Business Intelligence Products and Trends: in-memoryBusiness Intelligence Products and Trends

Thursday, August 18, 2011

Enterprise BI and agility

I'm talking to QlikTech about their new version, coming soon. I'll be publishing the results in the BI Verdict. They are focusing more and more on these bigger accounts. I think this story fits pretty well in my informal series of posts on the subject of agile BI. By coincidence I have already discussed QlikView in a previous post.

QlikTech has a what they call a "land and expand" policy, which means getting a single department on the tool and expanding from there. Actually, all BI companies that can deliver departmental solutions have something similar. The reason for this is simple: The cost of sales for selling to a company that is already using the tool is much lower than for completely new customers. In fact, a lot of BI tools spread through companies from department to department this way.

Now QlikTech is concentrating more on enterprise accounts. So it's interesting to see that the company is moving away from the previous claim that the tool is a replacement for a data warehouse. I think that any attempt on their part to compete as an enterprise solution would just distract them from their end users.

A lot of BI companies go through a similar life cycle as they grow. Most start out as ways to create departmental solutions, which tend to be faster, more agile projects. As they get bigger management tends to concentrate on larger accounts, which means making sure they are acceptable to the IT department. But IT is more interested in keeping processes running than in agile development. As a result, the products tend to become more complex and less suitable to agile solutions.

This is a big issue for QlikView right now because they have grown so quickly in recent years. But currently the company seems to backing away from radical changes in the tool. But it applies to and BI tool that is growing.

Thursday, June 30, 2011

Column oriented databases are not the same as in-memory databases

In recent years, thanks not least to aggressive marketing by QlikTech (or Qlik Technologies as the are now often called) Tableau and Tibco Spotfire, columnar databases and in-memory databases have become very fashionable. Microsoft's VertiPaq engine, which is behind the PowerPivot product, is a good example of a tool that came in on the wave of this trend.

One of the results of these is that there seems to be some confusion about what the terms "in-memory" and "column oriented" mean, and attributes of one are often attributed to the other.

Just to be perfectly clear: A columnar database is not necessarily in-memory, and an in-memory database is not necessarily columnar.

In-memory is a somewhat vague term, since, as Nigel Pendse likes to point out, all databases have to hold data in memory to process it -- the CPU cannot directly access the hard drive. However, I would say that unlike some other tools, IBM Cognos TM1 and QlikView are in-memory. These products load everything into memory before they do anything. If there is not enough memory to fit the entire data set, the load fails and that's that. The same applies to SAP HANA. But unlike QlikView and HANA, TM1 is a multi-dimensional database.
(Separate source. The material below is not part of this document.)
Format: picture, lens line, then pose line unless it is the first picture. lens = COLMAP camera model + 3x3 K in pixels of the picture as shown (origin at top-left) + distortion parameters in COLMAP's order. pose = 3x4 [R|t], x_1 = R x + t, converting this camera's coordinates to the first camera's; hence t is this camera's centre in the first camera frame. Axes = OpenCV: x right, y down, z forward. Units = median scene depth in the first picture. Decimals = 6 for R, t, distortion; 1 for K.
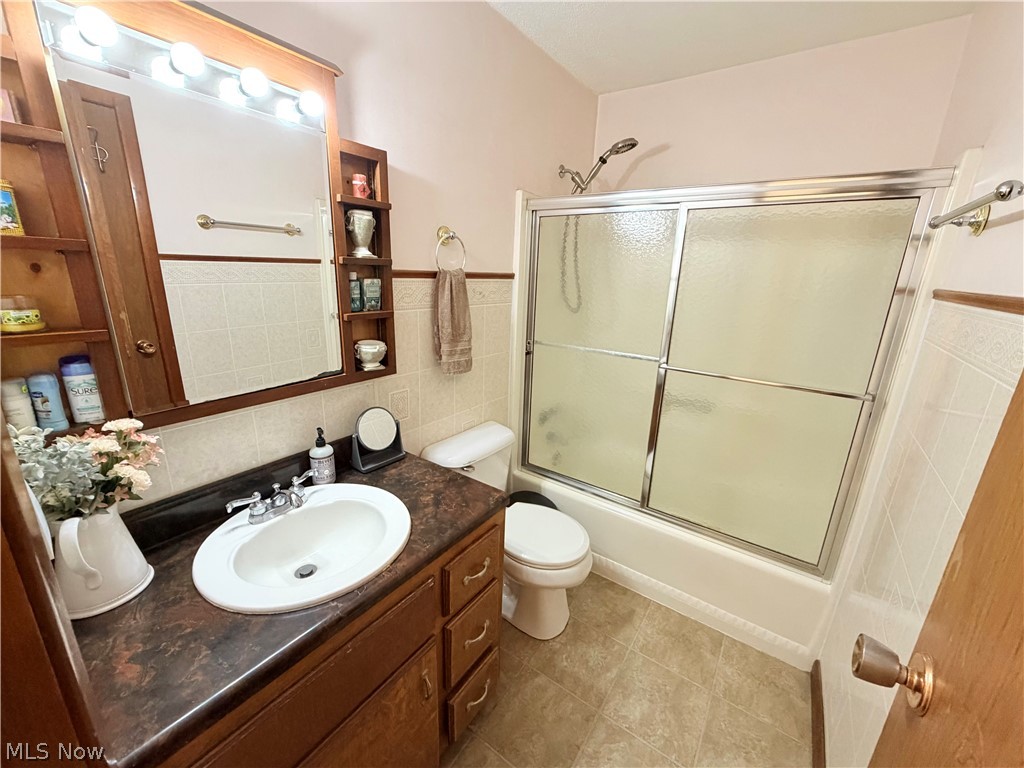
lens RADIAL K [[407.3, 0, 515.6], [0, 407.3, 383.0], [0, 0, 1]] dist [-0.000644, -0.000056]
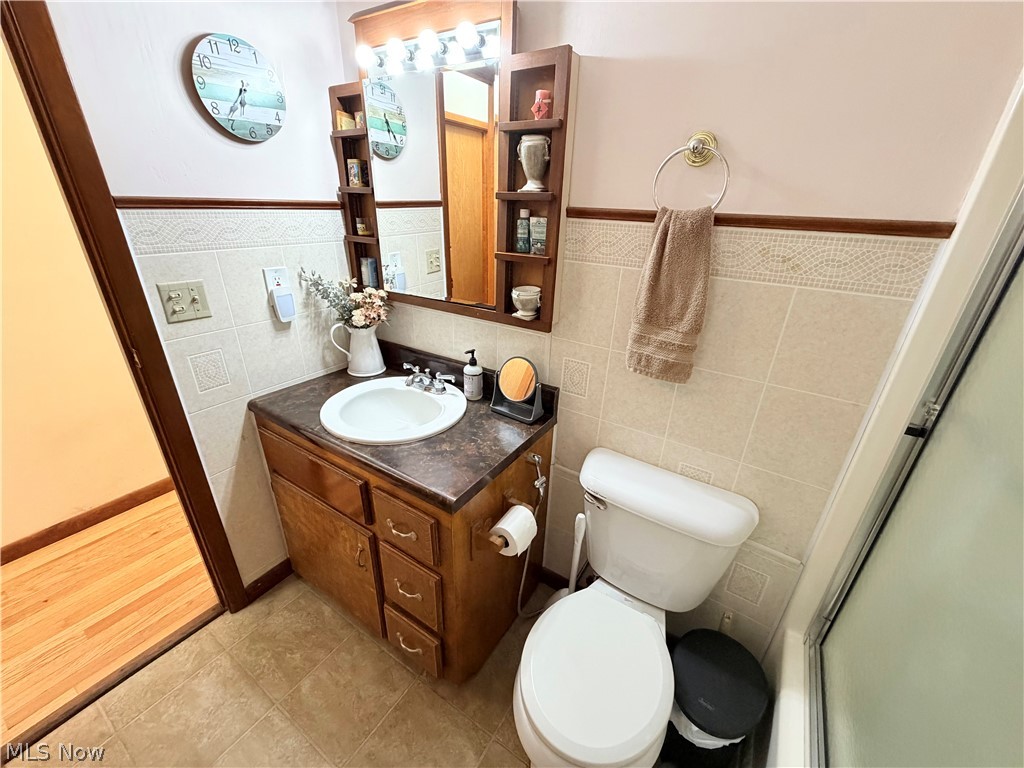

The loading behavior of an in-memory database is much different to the MOLAP engine in Analysis Services, which is fundamentally disk-based but has sophisticated paging abilities to keep as much as the data as possible in memory, or the column oriented Spotfire, which attempts to load everything but uses paging if there is not enough memory.

Columnar is a much clearer and simpler term. It simply means that the data is stored by column instead of by row. There are a large number of analytic databases with this architecture, such as Exadata, SAND, Greenplum, Aster, or Sybase IQ, just to name a few. Some, like Vertica and VertiPaq, even refer to their columnar architecture in their names. Some columnar databases are in-memory, but many are designed to deal with huge amounts of data, up to the petabyte range, and cannot possibly hold it all in memory.

By the way, what got me off on this rant is actually this blog about Endeca Latitude 2 which actually equates the two technologies, and a Linked-In discussion the author started (which is private, so I can't link it here) with the title "Is Data Modeling Dead?"

The idea in memory databases kill data modelling comes from the fact that columnar databases are often used to discover hierarchies, and a whole generation of so-called "agile" in-memory database tools use this method. But in-memory multi-dimensional databases are still around and still very useful for analyzing data on well defined structures such as financial data.